The ghastly attack on the Christian community in Jaranwala is yet another testament to the systemic violence and discrimination faced by religious minorities in Pakistan. Faced with majoritarian prejudice, legal and social exclusion and violent attacks by extremists, their own country has turned into nothing short of an inferno. Jaranwala was not the first and will not be the last attack that the community will endure.
The August violence in a small town of central Punjab occurred when the country’s elites were busy expressing the usual platitudes around Independence and the Pakistan dream. Unverified charges of blasphemy against a few Christian residents were cooked up, propagated and became a cause for mobilization by a religious group – the Tehreek-e-Labbaik Pakistan – that has emerged in recent years as a manufactured expression of Barelvi sectarianism. Within hours, dozens of homes and all the churches in the area were torched. Businesses and graveyards belonging to the Christian community were also viciously attacked.
The caretaker prime minister, politicians and civil society expressed their routine condemnations and the event gained massive coverage in the international media. As is the case with such attacks, they are easily forgotten and get buried in the chaotic news cycle. Tragically, this incident will also be handled with impunity. The blood of religious minorities is a regular offering for an array of violent extremist groups to keep them busy and allied with the imperatives of the deep state.
All such attacks have a common feature: inaction by the state authorities to punish the perpetrators. This impunity is not accidental, nor a result of incapacity.
There is a clear pattern here. The 2009 Gojra attack led to the destruction of 60 houses and a church and eight Christians, including four women, were burned alive. No one was convicted. In 2013, a deranged mob torched dozens of houses in Joseph Colony, Lahore. More than 160 houses, 18 shops and two small churches were torched. Young men celebrating the violence will always define this shameful memory. In 2013, 78 people were killed and over 100 injured in a suicide bombing at a Peshawar church. Forget prosecution, the then provincial government did not even condemn the attack.
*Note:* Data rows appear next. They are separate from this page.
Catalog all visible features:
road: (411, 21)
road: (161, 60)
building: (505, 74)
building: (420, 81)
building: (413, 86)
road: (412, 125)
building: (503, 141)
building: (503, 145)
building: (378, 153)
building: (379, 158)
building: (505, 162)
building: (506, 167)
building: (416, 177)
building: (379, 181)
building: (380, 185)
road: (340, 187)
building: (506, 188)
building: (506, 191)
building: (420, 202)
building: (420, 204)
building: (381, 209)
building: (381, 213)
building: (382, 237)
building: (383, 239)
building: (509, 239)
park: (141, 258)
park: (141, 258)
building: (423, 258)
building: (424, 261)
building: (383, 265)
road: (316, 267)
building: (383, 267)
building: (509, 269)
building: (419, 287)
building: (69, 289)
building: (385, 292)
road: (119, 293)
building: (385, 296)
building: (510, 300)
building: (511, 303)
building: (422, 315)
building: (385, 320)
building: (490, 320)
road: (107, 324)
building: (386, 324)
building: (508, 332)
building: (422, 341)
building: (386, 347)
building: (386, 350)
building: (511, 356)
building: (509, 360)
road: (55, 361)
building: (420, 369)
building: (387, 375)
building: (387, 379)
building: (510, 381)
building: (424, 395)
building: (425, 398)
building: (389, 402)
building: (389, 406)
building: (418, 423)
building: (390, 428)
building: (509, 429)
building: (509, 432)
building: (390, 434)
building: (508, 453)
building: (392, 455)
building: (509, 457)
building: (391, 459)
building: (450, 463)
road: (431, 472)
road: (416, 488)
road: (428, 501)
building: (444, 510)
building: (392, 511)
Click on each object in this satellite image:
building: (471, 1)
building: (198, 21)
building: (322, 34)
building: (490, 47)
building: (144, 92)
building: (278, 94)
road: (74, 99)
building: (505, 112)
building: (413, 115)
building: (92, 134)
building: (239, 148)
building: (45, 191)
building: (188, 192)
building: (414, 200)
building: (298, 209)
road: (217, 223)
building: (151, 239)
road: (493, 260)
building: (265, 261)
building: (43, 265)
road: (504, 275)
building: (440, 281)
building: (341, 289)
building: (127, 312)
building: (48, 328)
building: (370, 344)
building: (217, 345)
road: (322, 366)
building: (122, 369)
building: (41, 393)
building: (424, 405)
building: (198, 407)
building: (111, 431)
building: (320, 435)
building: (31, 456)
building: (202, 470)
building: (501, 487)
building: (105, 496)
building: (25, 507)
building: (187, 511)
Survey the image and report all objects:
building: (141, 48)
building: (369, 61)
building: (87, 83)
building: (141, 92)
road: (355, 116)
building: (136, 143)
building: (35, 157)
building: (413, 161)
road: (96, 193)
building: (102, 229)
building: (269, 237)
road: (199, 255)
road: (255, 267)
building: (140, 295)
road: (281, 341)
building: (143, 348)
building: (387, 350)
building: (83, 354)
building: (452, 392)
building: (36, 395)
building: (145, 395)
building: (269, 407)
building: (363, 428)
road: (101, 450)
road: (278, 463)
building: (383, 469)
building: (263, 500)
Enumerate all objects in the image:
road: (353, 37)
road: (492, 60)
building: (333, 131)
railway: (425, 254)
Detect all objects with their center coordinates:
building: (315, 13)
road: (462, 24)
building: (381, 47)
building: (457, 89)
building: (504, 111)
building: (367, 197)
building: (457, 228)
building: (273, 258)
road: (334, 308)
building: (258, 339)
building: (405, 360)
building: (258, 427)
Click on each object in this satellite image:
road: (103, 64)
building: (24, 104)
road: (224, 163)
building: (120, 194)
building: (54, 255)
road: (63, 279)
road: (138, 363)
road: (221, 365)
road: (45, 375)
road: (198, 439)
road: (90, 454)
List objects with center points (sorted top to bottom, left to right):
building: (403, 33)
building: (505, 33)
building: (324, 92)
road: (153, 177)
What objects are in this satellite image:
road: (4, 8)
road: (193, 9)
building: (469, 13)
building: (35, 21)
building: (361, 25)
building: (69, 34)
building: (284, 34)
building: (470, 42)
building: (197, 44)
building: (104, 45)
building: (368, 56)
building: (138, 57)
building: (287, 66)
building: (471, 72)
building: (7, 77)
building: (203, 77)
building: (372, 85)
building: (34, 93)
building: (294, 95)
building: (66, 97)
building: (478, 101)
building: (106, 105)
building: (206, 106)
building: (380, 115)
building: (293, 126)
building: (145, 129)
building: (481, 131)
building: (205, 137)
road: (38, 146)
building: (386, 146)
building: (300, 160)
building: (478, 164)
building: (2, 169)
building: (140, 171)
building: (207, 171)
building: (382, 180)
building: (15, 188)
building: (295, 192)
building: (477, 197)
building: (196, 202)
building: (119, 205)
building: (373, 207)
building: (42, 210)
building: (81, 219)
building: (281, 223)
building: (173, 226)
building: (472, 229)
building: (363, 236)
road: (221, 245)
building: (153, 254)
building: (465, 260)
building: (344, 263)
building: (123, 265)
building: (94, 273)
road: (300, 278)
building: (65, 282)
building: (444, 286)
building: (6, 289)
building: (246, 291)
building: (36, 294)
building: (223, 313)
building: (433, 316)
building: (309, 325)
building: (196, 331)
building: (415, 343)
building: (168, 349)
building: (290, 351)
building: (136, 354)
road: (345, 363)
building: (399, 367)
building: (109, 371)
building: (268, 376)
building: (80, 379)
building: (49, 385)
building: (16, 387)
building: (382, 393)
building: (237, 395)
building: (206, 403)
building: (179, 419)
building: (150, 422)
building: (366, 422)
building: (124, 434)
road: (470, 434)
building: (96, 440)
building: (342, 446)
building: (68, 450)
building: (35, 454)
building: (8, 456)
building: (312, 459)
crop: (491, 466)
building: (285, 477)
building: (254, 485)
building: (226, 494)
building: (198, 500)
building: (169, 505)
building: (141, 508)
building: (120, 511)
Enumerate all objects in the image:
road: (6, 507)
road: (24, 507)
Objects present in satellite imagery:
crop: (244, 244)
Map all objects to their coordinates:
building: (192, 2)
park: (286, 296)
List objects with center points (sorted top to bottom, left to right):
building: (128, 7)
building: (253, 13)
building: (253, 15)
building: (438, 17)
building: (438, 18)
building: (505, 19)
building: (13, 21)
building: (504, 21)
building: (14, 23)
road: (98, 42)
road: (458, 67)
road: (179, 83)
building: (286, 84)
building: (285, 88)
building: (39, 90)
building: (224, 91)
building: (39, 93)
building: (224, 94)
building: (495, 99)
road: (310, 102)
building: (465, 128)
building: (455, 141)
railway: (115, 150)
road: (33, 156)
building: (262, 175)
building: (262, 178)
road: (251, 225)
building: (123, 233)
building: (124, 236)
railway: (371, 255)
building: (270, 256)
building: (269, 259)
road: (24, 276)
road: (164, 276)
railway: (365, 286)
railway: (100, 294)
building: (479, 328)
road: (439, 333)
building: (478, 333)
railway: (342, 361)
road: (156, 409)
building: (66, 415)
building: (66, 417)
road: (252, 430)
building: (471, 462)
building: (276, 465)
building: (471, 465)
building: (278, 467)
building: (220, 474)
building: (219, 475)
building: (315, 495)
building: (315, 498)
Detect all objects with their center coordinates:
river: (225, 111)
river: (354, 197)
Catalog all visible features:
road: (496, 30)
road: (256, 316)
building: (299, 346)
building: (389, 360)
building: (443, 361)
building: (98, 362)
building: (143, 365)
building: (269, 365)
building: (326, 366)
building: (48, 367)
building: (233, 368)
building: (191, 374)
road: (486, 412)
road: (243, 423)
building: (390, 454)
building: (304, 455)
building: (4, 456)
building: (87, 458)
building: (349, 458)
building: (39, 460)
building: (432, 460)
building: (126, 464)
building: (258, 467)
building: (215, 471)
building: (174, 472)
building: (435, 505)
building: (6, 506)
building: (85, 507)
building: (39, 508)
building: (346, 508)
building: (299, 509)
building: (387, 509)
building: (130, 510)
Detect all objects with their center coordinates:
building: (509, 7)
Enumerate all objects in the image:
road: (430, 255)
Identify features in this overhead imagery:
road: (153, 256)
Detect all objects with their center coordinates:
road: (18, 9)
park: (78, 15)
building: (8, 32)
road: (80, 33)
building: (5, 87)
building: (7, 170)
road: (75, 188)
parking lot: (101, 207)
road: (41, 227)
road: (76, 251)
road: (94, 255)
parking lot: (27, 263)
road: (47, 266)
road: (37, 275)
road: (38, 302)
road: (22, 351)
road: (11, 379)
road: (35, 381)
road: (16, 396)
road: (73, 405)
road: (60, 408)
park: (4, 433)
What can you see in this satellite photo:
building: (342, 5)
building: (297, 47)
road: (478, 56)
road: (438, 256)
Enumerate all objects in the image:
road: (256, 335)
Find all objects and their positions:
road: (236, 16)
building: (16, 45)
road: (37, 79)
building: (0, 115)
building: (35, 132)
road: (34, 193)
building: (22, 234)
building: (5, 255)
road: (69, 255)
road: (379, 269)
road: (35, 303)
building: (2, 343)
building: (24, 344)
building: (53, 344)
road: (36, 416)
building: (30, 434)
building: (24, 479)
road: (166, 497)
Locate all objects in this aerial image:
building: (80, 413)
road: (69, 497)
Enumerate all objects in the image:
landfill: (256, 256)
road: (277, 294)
All such attacks have a common feature: inaction by the state authorities to punish the perpetrators. This impunity is not accidental, nor a result of incapacity. First, the groups that target non-Muslims are useful political assets and their influence is a function of how lethal they could be. Second, discriminatory attitudes have been socialized under the broader rubric of the ideology of Pakistan. Those who administer the justice system are not immune to the ‘national’ ideology that otherizes the non-Muslim. We have witnessed these attitudes flowing from the men occupying high-level offices to police constables. Third, sectarian groups employ intimidation against Muslims who do not adhere to their worldviews and violent tactics, thereby isolating and silencing them.
Lastly, after the mainstream press’s anti-minority messaging for decades, the rise of social media has become the new site for sectarian contestation. In the case of Jaranwala, social platforms played an insidious role in publicizing the blasphemy charges. Over the past few years, the TLP has used social media most effectively. Its digital footprint remains formidable, and the profit-making technology platform companies have no consistent or context specific policies to regulate dissemination of unverified claims. Social media plays up communal discord, otherization of minority communities and is now globally turning into a veritable sustainer of a violent ecosystem.
The plight of Christians in the Punjab is not too different from the everyday reality of Hindus in Sindh or Ahmadis across the country. Forced conversions of Christian and Hindu girls have been normalized and ineffective judicial processes have not been able to arrest the tide. All religious minorities now live in the legal and social frameworks set by the blasphemy law. Reforming the latter, let alone undoing it is next to impossible.
Over the past few years, the TLP has used social media most effectively. Its digital footprint remains formidable, and the profit-making technology platform companies have no consistent or context specific policies to regulate dissemination of unverified claims.
The political parties and their parliamentarians, who ought to be thinking about the grave implications of the abuse of the blasphemy card, are willing participants of this state project. When the TLP was fielded by the former head of the ISI in 2017 to pressurize the former PML-N government and erode Nawaz Sharif’s vote bank, it was lauded by Imran Khan. During the 2018 election, TLP slogans were mainstreamed. During Imran Khan’s tenure, two accords were signed after violent protests by the group against ‘blasphemous’ French cartoons. After Imran’s exit, the PDM-led government adopted the same policy of appeasement and accommodation. Worse, under Shehbaz Sharif’s administration, the parliament bolstered the blasphemy laws and made them even more draconian. The future of Pakistan is imperceptibly moving towards Barelvi majoritarian politics. With mainstream parties facing the periodic wrath of the establishment or losing credibility, this shift seems inevitable.
It is now up to Pakistan’s battered and fractured civil society to remind the state of how it continues to treat its Christian subjects facing the triple exploitation of class, religious identity, and institutional discrimination. Social movements led by energized young men and women perhaps provide the way forward. There is little hope that the political parties or the miltablishment will deliver on their lip service, for they have brought the country to this tragic precipice.